TASK GOAL: Reproduce each of the following lines verbatim, omitting the pictures.

DATA EXTRACT: Begin

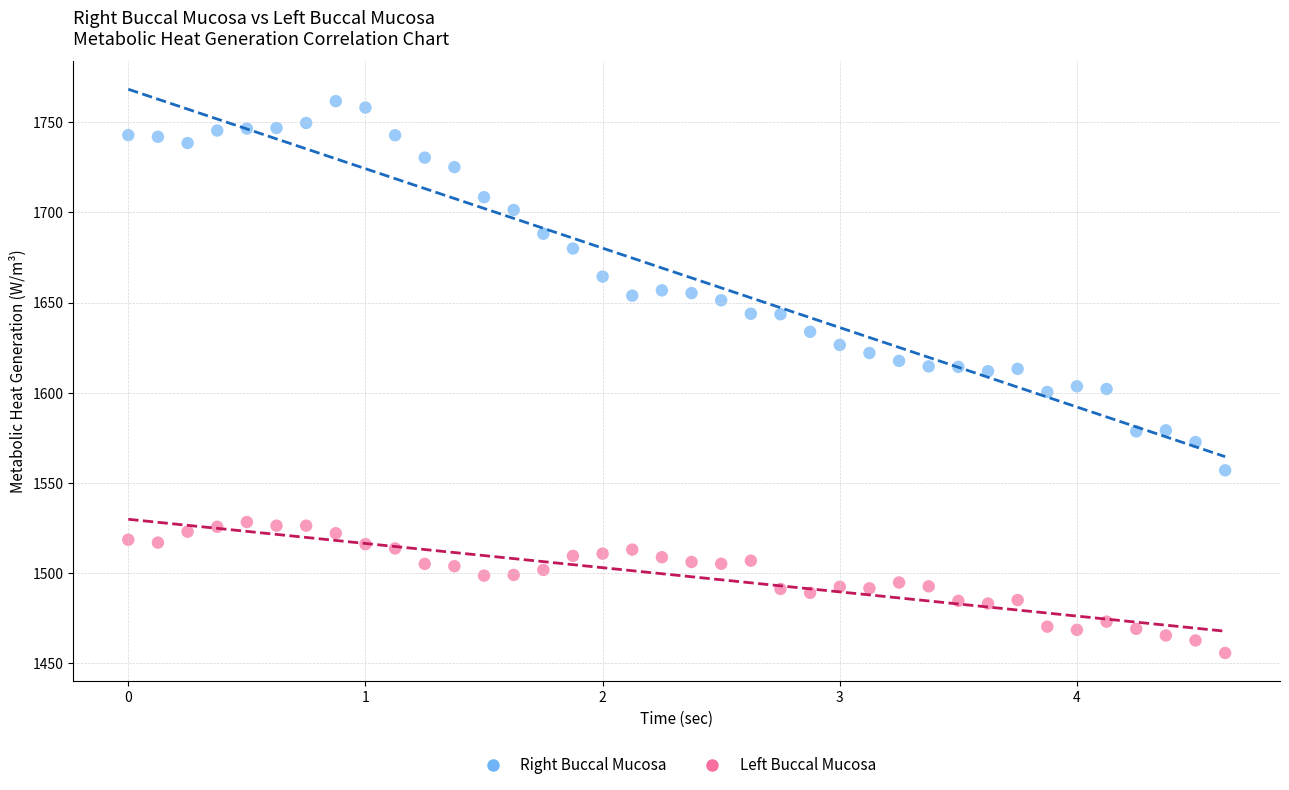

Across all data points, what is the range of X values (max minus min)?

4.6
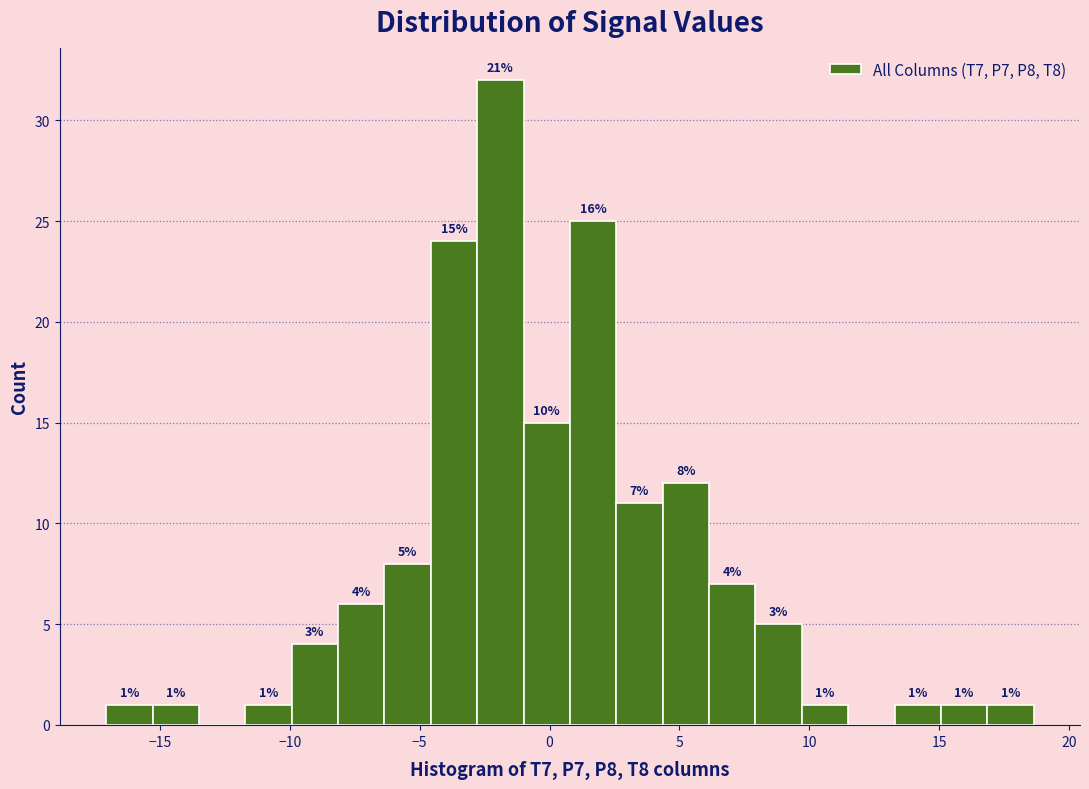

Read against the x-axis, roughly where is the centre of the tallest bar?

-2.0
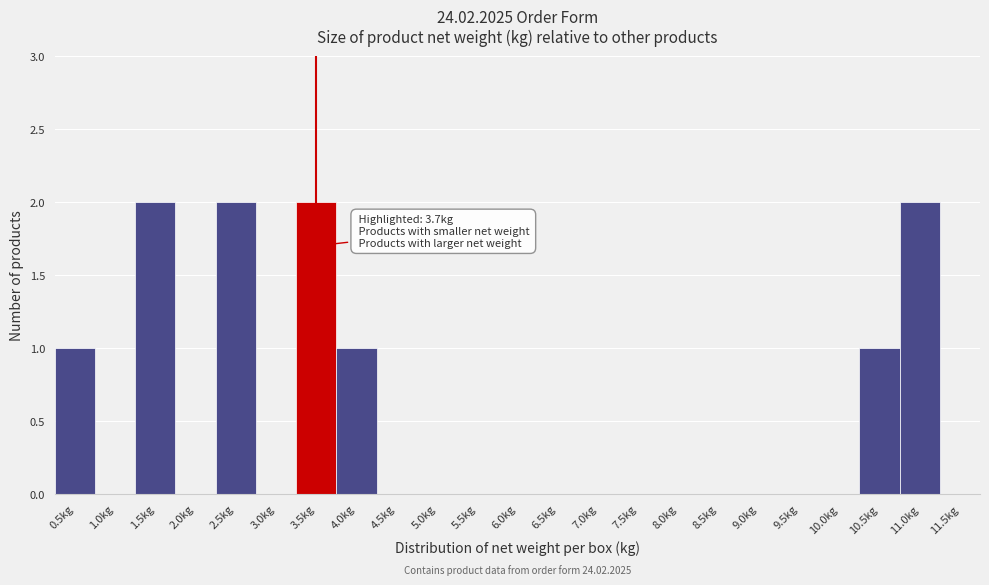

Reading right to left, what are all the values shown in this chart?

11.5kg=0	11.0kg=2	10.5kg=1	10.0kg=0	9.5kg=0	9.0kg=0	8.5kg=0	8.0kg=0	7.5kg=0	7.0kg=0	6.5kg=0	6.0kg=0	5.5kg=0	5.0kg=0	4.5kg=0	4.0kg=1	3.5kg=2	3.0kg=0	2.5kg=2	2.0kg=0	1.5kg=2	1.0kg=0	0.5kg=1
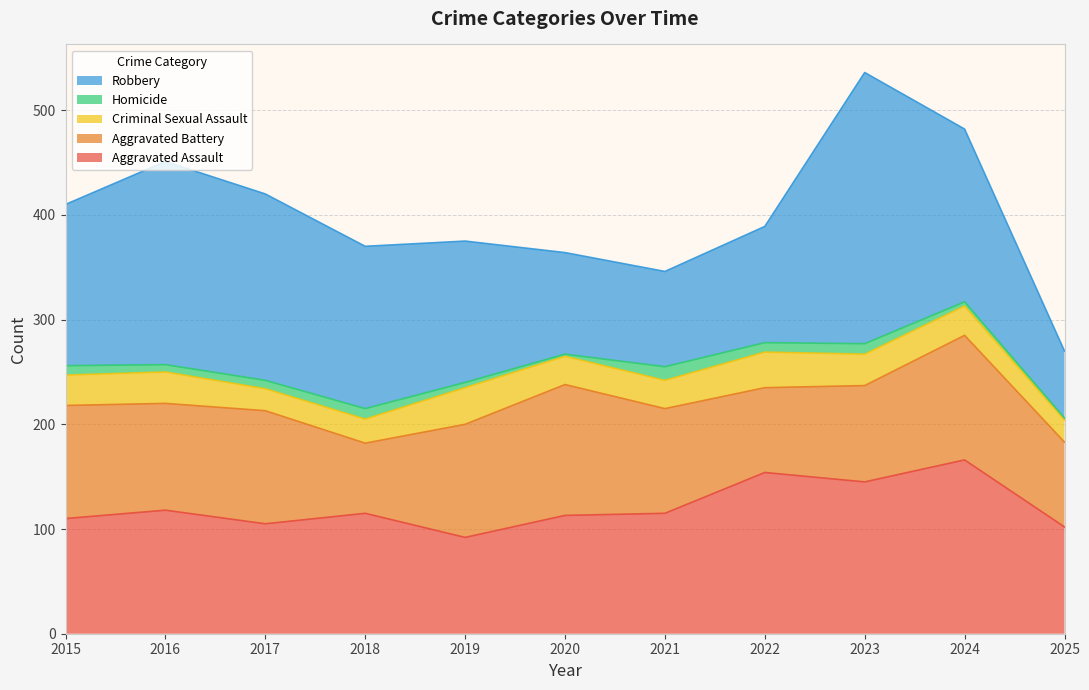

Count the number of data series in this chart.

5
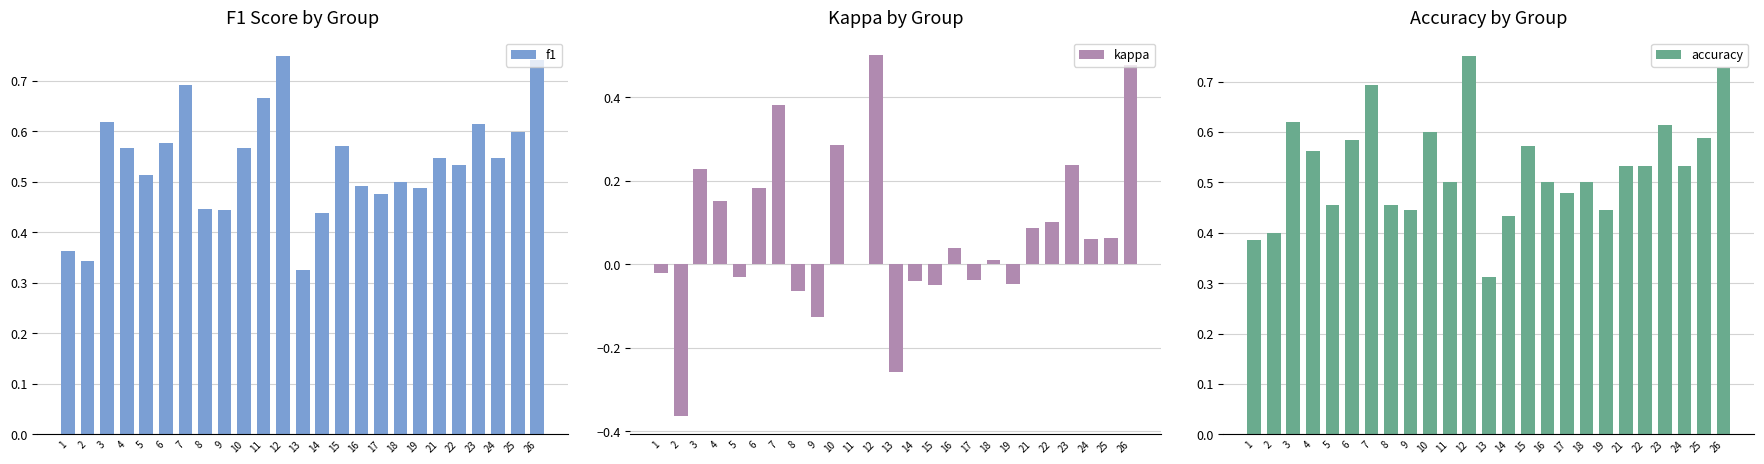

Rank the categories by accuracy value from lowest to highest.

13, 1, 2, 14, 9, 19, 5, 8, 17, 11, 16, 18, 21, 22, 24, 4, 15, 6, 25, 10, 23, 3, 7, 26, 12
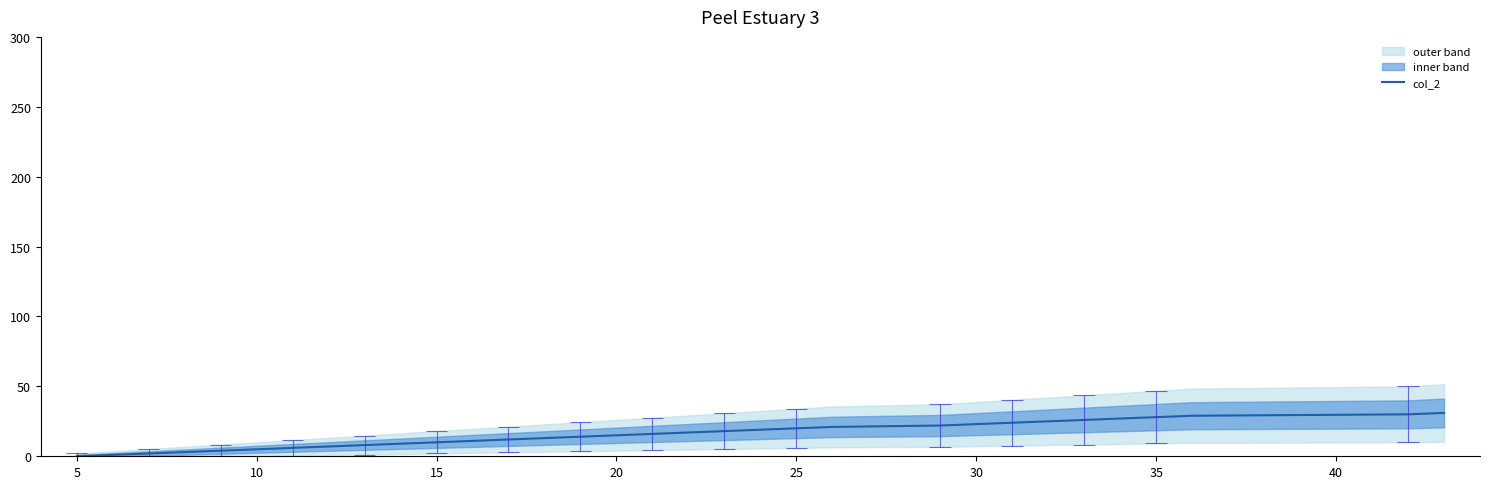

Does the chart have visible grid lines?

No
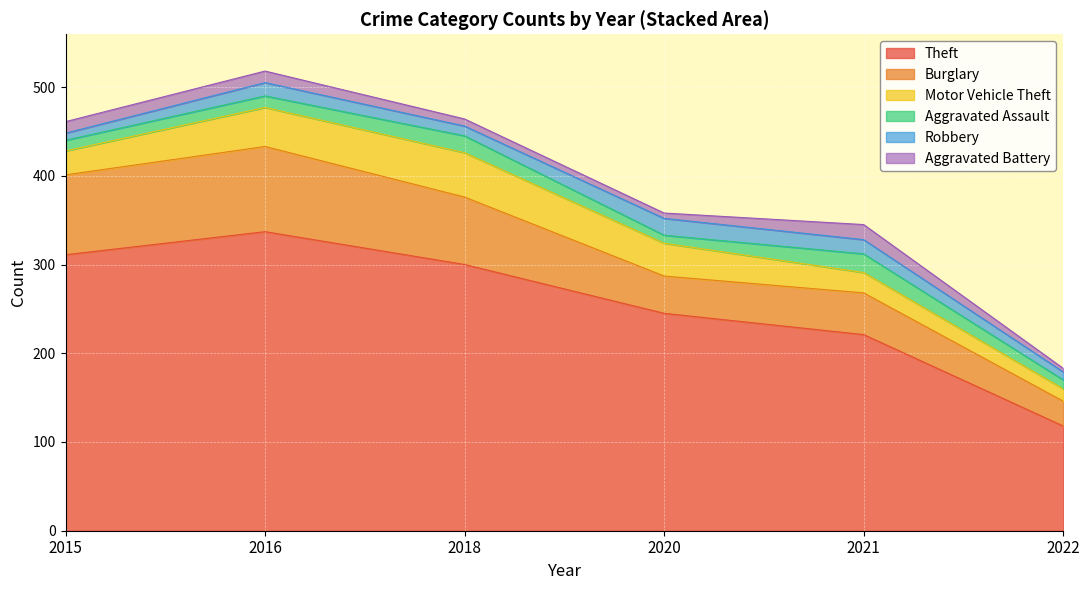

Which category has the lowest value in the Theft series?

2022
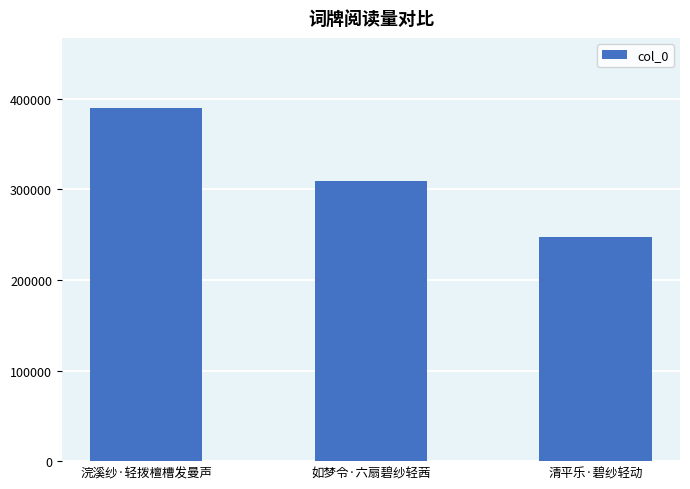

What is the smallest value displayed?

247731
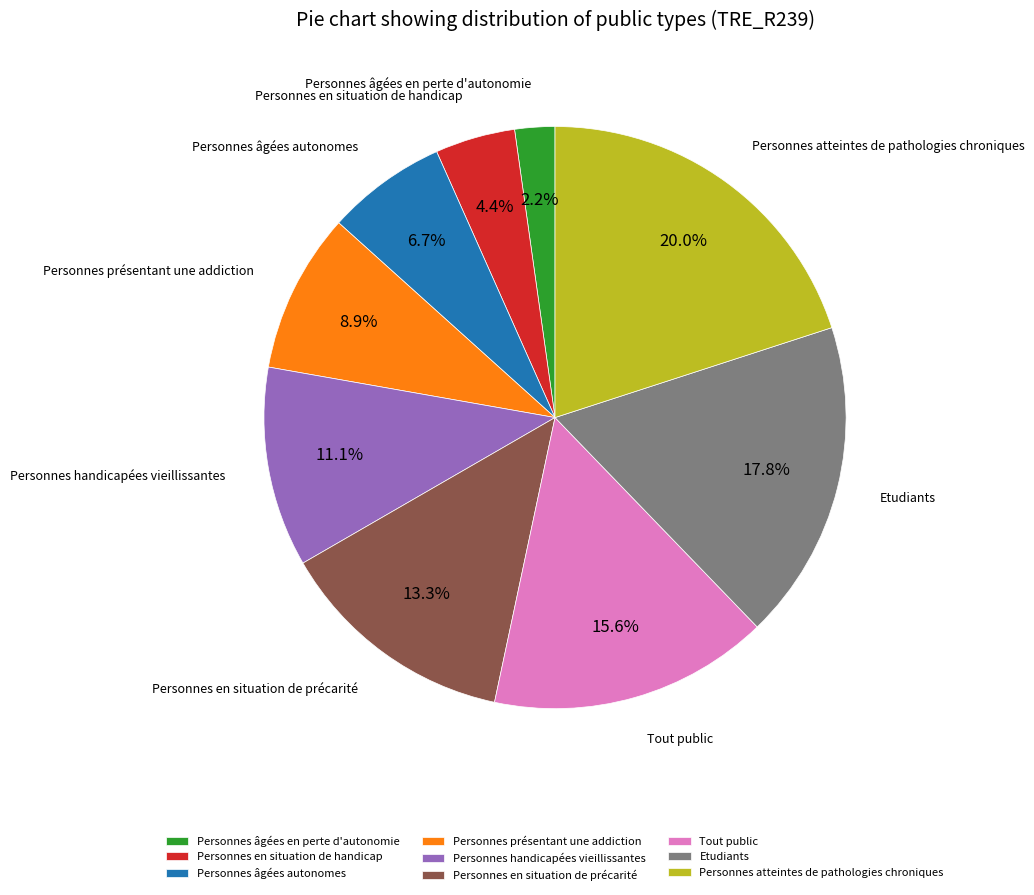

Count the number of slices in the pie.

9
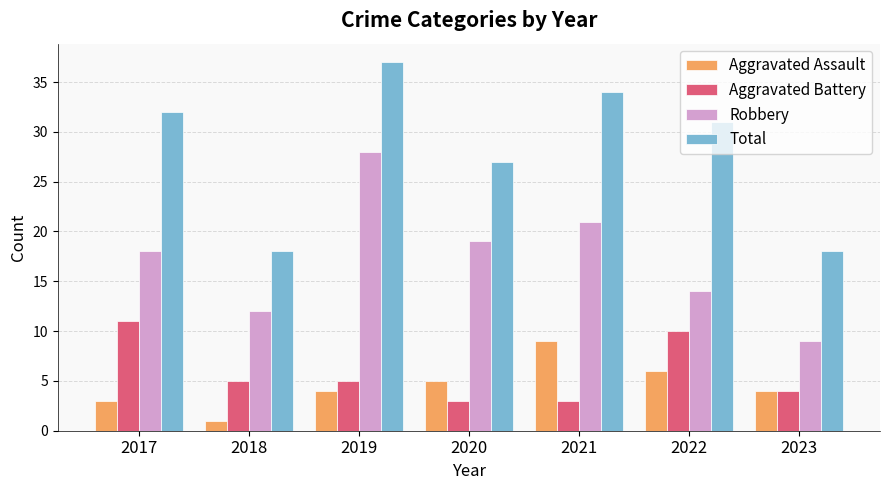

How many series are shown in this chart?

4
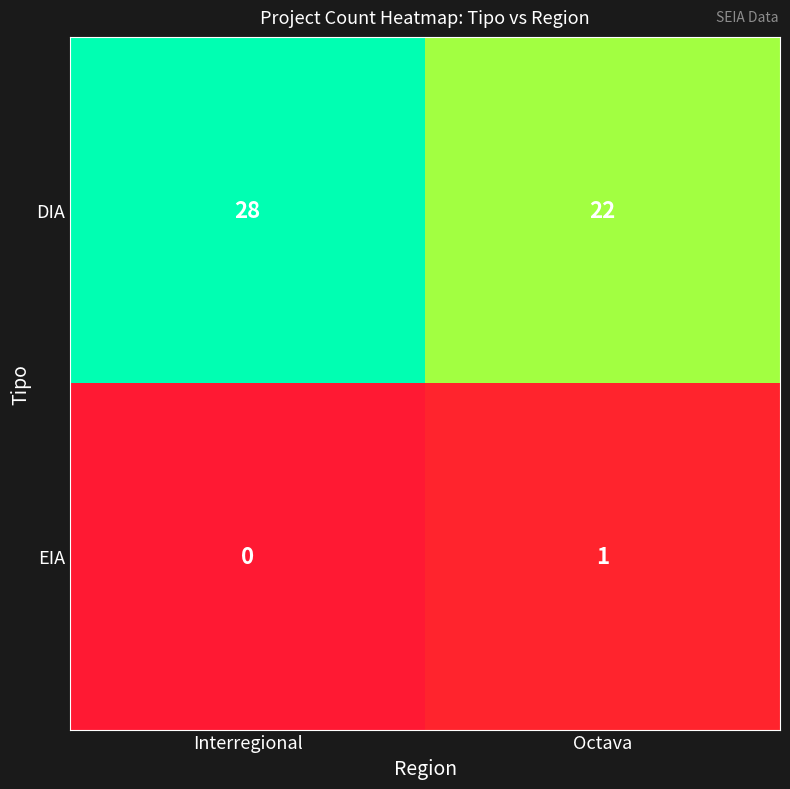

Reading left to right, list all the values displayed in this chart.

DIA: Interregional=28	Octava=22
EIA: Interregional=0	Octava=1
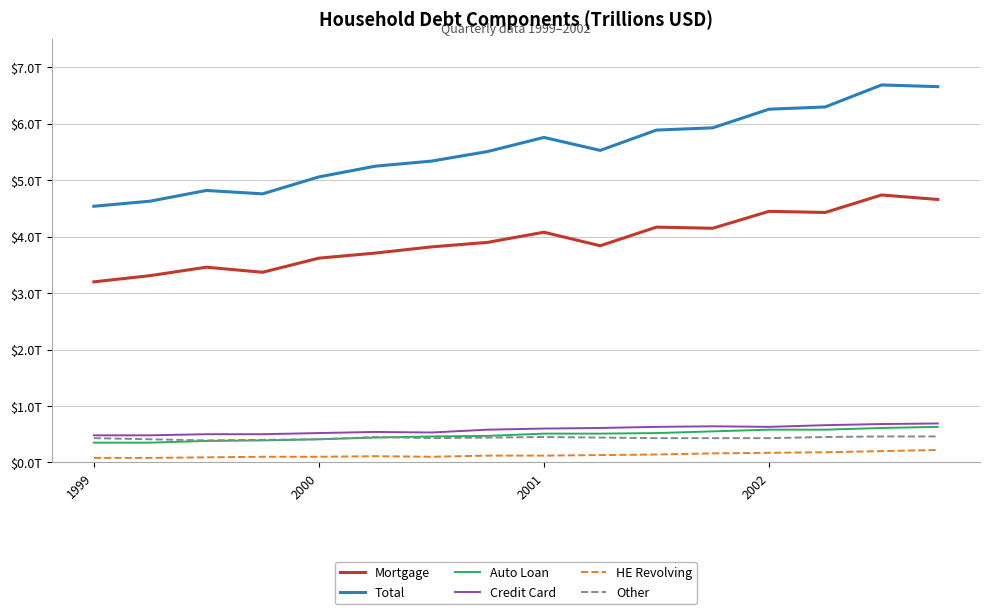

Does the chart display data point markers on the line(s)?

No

DATA EXTRACT: End

ANSWER TO THIS EXERCISE:
Across all data points, what is the range of X values (max minus min)?

4.6

Read against the x-axis, roughly where is the centre of the tallest bar?

-2.0

Reading right to left, what are all the values shown in this chart?

11.5kg=0	11.0kg=2	10.5kg=1	10.0kg=0	9.5kg=0	9.0kg=0	8.5kg=0	8.0kg=0	7.5kg=0	7.0kg=0	6.5kg=0	6.0kg=0	5.5kg=0	5.0kg=0	4.5kg=0	4.0kg=1	3.5kg=2	3.0kg=0	2.5kg=2	2.0kg=0	1.5kg=2	1.0kg=0	0.5kg=1

Count the number of data series in this chart.

5

Rank the categories by accuracy value from lowest to highest.

13, 1, 2, 14, 9, 19, 5, 8, 17, 11, 16, 18, 21, 22, 24, 4, 15, 6, 25, 10, 23, 3, 7, 26, 12

Does the chart have visible grid lines?

No

Which category has the lowest value in the Theft series?

2022

What is the smallest value displayed?

247731

Count the number of slices in the pie.

9

How many series are shown in this chart?

4

Reading left to right, list all the values displayed in this chart.

DIA: Interregional=28	Octava=22
EIA: Interregional=0	Octava=1

Does the chart display data point markers on the line(s)?

No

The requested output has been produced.